Fig.1:Search for natural promoters.

Characterization

Expression intensity of promoters

The product valenece was tested after incubation for 64 h in a 10 ml YPD system at 30 ℃ and 220 rpm inoculated with 0.05 OD of the engineered S. cerevisiae BJ5464-N strain. The results are shown in Fig.2.

Fig.2 Fermentation results-genome level LEU2::P-VS-T. In which it was observed that although the individual Promoter-VS-SAG1t had little effect on the growth of the strain, the intensity of the promoters varied widely. If we set the intensity of PCD1 was 100%, the intensity distribution of different promoters ranged from 3% to 74%. Among them, we selected PDC1p from Glycolysis pathway Promoters, ALD4p from Ethanol metabolism Promoters, SED1Lp from Other pathway Promoters and ZWF1 from Pentose Phosphate. These four Promoter-VS-SAG1t expression cassettes were subsequently analyzed for time curve and the ability to respond to different carbon sources.

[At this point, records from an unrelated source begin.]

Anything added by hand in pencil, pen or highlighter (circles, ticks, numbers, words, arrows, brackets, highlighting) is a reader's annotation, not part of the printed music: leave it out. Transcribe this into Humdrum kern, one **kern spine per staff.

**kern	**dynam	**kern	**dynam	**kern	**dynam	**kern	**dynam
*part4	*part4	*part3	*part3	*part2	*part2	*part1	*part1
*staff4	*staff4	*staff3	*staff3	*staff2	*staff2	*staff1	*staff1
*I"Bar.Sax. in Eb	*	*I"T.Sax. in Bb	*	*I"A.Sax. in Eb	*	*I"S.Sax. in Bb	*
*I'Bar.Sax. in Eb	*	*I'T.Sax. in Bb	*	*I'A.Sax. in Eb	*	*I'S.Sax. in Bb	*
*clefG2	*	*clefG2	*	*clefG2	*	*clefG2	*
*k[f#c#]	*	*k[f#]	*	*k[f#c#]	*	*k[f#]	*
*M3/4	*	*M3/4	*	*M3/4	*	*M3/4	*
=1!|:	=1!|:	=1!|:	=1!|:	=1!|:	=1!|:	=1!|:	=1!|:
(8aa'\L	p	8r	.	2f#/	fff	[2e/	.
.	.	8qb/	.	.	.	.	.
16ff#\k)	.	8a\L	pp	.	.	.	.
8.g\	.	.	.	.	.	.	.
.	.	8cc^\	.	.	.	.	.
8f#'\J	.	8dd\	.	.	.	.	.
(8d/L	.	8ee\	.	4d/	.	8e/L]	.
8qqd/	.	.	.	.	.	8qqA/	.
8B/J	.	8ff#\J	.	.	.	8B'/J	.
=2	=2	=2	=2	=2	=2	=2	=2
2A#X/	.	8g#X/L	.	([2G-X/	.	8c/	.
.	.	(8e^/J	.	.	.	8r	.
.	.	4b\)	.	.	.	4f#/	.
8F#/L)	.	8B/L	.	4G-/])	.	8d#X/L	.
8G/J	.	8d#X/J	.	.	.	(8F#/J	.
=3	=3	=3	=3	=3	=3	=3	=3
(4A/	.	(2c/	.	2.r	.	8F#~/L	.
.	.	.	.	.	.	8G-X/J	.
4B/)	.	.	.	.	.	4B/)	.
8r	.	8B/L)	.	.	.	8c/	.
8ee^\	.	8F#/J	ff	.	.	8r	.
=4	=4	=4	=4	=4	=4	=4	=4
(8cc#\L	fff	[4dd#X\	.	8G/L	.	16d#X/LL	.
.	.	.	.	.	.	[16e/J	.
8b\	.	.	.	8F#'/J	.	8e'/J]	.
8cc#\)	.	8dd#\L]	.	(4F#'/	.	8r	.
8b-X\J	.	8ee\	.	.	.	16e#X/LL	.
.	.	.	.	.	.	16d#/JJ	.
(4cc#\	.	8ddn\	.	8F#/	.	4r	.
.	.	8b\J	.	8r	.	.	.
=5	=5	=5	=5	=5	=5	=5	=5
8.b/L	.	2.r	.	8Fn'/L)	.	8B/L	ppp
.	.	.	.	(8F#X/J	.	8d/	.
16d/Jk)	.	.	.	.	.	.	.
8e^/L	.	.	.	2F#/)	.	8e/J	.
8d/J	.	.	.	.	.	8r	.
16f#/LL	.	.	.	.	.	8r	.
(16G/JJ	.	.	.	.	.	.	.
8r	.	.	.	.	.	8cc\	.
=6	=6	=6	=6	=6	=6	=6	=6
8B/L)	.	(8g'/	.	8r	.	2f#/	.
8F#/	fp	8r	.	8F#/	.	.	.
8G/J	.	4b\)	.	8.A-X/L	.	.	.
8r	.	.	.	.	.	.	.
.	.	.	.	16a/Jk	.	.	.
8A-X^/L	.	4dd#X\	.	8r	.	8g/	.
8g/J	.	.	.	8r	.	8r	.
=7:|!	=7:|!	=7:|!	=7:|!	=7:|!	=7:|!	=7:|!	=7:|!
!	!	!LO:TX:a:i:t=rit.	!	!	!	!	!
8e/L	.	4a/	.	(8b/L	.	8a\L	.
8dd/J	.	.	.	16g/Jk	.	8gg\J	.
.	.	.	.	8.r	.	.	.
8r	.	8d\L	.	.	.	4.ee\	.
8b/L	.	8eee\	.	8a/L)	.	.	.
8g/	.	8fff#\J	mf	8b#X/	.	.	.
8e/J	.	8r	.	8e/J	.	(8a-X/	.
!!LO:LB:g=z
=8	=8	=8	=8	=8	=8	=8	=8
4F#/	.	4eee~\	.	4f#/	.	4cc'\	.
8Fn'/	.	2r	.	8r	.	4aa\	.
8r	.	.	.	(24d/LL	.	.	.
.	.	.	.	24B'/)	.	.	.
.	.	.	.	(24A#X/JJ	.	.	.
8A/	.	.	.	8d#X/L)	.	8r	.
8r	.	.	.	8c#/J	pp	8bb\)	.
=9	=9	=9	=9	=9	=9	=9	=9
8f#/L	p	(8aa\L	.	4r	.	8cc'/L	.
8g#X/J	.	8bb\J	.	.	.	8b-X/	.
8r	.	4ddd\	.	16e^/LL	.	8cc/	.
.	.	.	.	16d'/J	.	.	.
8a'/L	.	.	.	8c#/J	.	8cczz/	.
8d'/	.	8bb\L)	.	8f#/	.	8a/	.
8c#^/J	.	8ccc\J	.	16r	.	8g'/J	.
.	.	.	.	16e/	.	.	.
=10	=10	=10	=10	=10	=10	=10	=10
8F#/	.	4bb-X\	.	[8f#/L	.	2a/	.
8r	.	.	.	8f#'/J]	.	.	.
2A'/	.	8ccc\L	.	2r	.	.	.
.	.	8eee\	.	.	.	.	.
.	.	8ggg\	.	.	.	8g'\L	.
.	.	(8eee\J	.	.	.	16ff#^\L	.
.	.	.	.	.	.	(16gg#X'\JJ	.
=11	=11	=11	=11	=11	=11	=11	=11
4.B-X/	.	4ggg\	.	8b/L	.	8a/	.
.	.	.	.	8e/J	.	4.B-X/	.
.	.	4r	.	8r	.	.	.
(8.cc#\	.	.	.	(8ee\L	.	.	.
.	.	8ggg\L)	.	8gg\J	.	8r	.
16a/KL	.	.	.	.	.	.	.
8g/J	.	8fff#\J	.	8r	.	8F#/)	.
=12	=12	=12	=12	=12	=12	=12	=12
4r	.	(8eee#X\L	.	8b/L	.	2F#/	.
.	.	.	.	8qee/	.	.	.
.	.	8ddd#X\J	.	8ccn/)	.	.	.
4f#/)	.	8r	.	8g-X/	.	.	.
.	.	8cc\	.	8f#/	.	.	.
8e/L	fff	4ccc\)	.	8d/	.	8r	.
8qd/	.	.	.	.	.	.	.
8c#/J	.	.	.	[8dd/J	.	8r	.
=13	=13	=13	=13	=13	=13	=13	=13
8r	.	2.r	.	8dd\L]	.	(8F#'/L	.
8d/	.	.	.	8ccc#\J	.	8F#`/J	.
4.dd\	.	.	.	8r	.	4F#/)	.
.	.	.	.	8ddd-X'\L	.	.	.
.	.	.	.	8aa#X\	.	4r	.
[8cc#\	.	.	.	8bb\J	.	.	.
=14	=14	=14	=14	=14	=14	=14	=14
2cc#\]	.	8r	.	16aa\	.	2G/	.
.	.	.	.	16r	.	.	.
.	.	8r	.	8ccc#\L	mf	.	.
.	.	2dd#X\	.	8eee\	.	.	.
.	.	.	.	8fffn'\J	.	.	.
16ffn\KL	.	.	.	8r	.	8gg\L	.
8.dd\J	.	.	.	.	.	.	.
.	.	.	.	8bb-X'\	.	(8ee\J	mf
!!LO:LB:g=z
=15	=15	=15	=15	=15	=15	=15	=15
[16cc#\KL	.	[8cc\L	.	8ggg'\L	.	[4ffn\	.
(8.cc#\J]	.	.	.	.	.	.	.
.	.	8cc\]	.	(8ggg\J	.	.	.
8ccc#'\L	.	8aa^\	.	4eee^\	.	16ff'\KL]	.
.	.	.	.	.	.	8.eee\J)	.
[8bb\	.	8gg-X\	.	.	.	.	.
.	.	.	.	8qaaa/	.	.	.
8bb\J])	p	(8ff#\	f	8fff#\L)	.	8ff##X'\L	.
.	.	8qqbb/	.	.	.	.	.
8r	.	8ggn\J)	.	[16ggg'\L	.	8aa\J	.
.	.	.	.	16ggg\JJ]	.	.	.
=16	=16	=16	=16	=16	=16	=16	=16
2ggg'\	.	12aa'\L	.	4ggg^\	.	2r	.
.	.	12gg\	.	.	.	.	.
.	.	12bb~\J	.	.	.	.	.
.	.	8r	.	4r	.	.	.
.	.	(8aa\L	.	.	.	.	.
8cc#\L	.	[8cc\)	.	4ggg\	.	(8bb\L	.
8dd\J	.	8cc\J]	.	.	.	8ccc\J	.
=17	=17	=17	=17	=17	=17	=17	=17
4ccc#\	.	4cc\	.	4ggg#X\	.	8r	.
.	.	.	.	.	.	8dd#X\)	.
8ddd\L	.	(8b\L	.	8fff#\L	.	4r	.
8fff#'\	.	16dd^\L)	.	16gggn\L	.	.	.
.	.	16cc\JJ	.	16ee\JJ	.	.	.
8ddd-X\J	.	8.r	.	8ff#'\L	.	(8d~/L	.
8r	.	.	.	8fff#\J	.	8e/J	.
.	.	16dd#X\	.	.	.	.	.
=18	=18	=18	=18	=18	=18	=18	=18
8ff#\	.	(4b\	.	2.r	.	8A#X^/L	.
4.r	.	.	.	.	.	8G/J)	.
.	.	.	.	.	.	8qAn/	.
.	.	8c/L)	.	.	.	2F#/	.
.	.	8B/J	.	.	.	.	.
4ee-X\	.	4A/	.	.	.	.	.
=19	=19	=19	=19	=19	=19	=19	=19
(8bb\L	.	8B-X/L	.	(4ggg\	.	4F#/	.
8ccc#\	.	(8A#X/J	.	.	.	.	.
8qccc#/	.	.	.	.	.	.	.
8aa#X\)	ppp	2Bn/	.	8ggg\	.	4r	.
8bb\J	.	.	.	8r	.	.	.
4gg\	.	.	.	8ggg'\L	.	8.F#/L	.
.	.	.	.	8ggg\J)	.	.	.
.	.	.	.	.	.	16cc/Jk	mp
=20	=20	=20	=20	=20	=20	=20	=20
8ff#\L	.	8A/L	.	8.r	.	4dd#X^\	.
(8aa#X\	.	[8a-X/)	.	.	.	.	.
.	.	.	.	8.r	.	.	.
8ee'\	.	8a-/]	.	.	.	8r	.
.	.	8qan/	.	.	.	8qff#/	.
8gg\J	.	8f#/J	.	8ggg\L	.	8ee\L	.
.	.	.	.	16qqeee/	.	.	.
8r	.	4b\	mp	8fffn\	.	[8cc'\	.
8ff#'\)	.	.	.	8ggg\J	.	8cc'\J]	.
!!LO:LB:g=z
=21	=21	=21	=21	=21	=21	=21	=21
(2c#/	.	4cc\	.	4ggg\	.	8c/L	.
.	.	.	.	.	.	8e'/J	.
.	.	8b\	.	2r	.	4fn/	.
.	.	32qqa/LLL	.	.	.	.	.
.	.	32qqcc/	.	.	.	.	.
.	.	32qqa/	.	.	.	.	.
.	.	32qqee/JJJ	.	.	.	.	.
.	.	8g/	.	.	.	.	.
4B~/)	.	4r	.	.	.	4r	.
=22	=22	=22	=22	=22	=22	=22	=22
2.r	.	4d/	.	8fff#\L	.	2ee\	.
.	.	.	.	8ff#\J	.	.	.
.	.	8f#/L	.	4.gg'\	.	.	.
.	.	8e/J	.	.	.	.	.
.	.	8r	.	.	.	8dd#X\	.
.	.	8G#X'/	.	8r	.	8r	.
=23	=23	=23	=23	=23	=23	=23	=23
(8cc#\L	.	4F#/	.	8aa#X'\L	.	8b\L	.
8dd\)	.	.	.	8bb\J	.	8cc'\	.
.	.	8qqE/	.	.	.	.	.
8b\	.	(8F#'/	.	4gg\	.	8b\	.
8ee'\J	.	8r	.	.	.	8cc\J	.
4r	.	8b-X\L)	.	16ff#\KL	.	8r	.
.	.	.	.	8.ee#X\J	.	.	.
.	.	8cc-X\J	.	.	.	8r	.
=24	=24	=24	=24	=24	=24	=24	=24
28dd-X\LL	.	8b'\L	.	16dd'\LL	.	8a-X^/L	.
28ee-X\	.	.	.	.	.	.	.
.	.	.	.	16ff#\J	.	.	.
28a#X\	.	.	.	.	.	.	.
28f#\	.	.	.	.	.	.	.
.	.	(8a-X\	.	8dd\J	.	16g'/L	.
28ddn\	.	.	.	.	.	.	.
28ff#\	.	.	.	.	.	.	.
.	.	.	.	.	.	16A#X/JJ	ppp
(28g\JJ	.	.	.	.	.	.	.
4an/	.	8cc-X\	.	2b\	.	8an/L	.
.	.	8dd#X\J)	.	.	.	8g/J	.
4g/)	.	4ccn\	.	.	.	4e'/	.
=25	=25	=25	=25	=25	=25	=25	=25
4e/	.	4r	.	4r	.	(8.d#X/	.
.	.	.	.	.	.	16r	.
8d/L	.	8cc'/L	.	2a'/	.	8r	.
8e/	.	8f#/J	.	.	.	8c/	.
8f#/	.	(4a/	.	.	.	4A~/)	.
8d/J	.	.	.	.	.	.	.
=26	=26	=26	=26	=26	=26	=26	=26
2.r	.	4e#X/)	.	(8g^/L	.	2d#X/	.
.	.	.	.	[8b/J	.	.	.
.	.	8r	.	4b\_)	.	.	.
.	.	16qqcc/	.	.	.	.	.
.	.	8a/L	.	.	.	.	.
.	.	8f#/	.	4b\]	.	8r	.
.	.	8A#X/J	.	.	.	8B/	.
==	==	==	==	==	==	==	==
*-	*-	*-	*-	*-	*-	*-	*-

Characteristics of promoters

Time curve:

Fig.3 Time curve of valencene production. We found that different promoters were expressed with different intensities at different fermentation times. The basic expression level of PDC1p was high, and it was mainly expressed in the prophase (0-24h); ALD4p was not expressed during 0-24h, and was mainly expressed during the later period (24-56h); The basic expression level of SED1Lp was not high and tended to increase in the later period (32-56h).

Different UASs on each promoter give it the ability to respond to different carbon sources [2].

Fig.4 Glucose, Ethanol concentration and Valencene production. From the figures above, we have learned key information and further understood the reasons behind: PPDC1 is mainly expressed in the glucose consumption stage (0-16h), and valencene production reaches a stable level at 24h, indicating that PPDC1 is a promoter that regulates the synthesis of valencene in the early stage. PALD4 is strictly limited in controlling valencene synthesis and is not expressed during glucose utilization by cells and is only effective when ethanol is consumed. The strength of SED1Lp is weak relatively during glucose consumption and increases significantly at the late fermentation stage (32-56 h). The overall expression level of PZWF1 is low, so it is not considered to be used for our subsequent promoter engineering.

Production Rate:

Fig.5 Specific production rate of product. The production rate of valencene can more directly reflect the expression characteristics of PDC1p, SED1Lp, ALD4p, ZWF1p.

Reference

[1] Nambu-Nishida, Y., et al., Selection of yeast Saccharomyces cerevisiae promoters available for xylose cultivation and fermentation. Journal of Bioscience and Bioengineering, 2018. 125(1): p. 76-86.
[2] Cao, L., et al., Two-stage transcriptional reprogramming in Saccharomyces cerevisiae for optimizing ethanol production from xylose. Metabolic Engineering, 2014. 24: p. 150-159.